Une offense à la dignité de la personne
Pour ce qui est de la vie sexuelle des personnes handicapées, don Vincenzo est favorable aux lieux de vie plus « humains » que sont les petites communautés permettant une « vie affective » et en même temps, une diminution des « tensions » y compris de « l´agressivité sexuelle », plus de « respect » de l´autre. Le problème est plus difficile lorsque la « solitude des familles » est plus grande, estime don Vincenzo qui dénonce aussi les abus dont des personnes handicapées peuvent être victimes. « Aujourd´hui, dans les communautés, on respire un climat plus humain, insiste le P. Vincenzo. La question de la sexualité est prise en compte. Il n´y a pas en Italie de demande de stérilisation de ces malades. Il me semble que chez nous on ressente une telle intervention comme une offense à la dignité de la personne. Cela reviendrait à dire: tu n´es pas un homme ».

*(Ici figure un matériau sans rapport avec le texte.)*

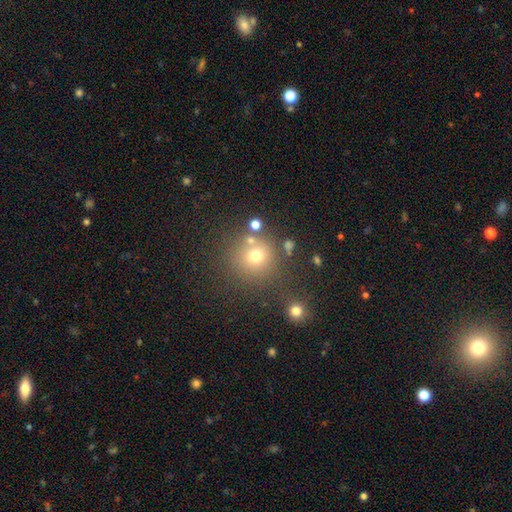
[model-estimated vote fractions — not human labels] This appears to be a smooth galaxy with no disk features (71%) that is round (91%). Merging: none (73%).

Une culture qui tend à la ségrégation
Anna Contardi, coordinatrice nationale de l´Association italienne des personnes trisomiques, rappelle qu´il y a des personnes trisomiques mariées. Elle regrette que la question de la sexualité des personnes handicapées soit abordée sous l´angle du « danger », des « risques » de violences etc. C´est, dit-elle une « perspective mutilante ». La question est assez nouvelle, explique-t-elle, pour les personnes trisomiques dont l´espérance de vie s´est allongée: elles mouraient plus jeunes auparavant. A propos du cas français, elle ajoute: « En France, c´est différent. Chez nous, les personnes handicapées mentales vont à l´école avec les autres enfants. Là-bas il n´y a pas cette intégration, cette habitude que nous avons de vivre avec qui est « différent ». L´idée de la stérilisation vient d´une culture qui tend à la ségrégation, à ne pas vouloir voir ».
Un pas en arrière
Aujourd´hui L´Avvenire annonce que le sénat français a fait « un pas en arrière » à propos du « projet de loi du gouvernement Jospin qui prévoyait le recours à la stérilisation comme banal moyen de contraception pour les handicapés mentaux » introduit dans le projet de réforme de la loi Veil. « Les sénateurs, indique le quotidien italien, ont rejeté la proposition qui prévoyait l´allongement du temps légal de recours possible à l´avortement de dix à douze semaines de grossesse. Reste interdite la possibilité de distribuer des contraceptifs à des adolescents sans obligation d´ordonnance médicale. Le texte de la loi a déjà été approuvé par l´Assemblée, où les gauches ont la majorité. Les associations catholiques, qui s´étaient mobilisées contre la révision de la loi, marquent une grosse victoire: elles craignaient surtout que l´utilisation de la stérilisation comme moyen de contrôle de la sexualité des personnes handicapées mentales, déjà en soi un délit contre la dignité et l´intégrité de la personne, n´engendre une série d´abus très graves envers des personnes par définition fragiles et manipulables ». Un sujet que le quotidien reprend en p. 6 sous le titre: « France, non aux stérilisations ».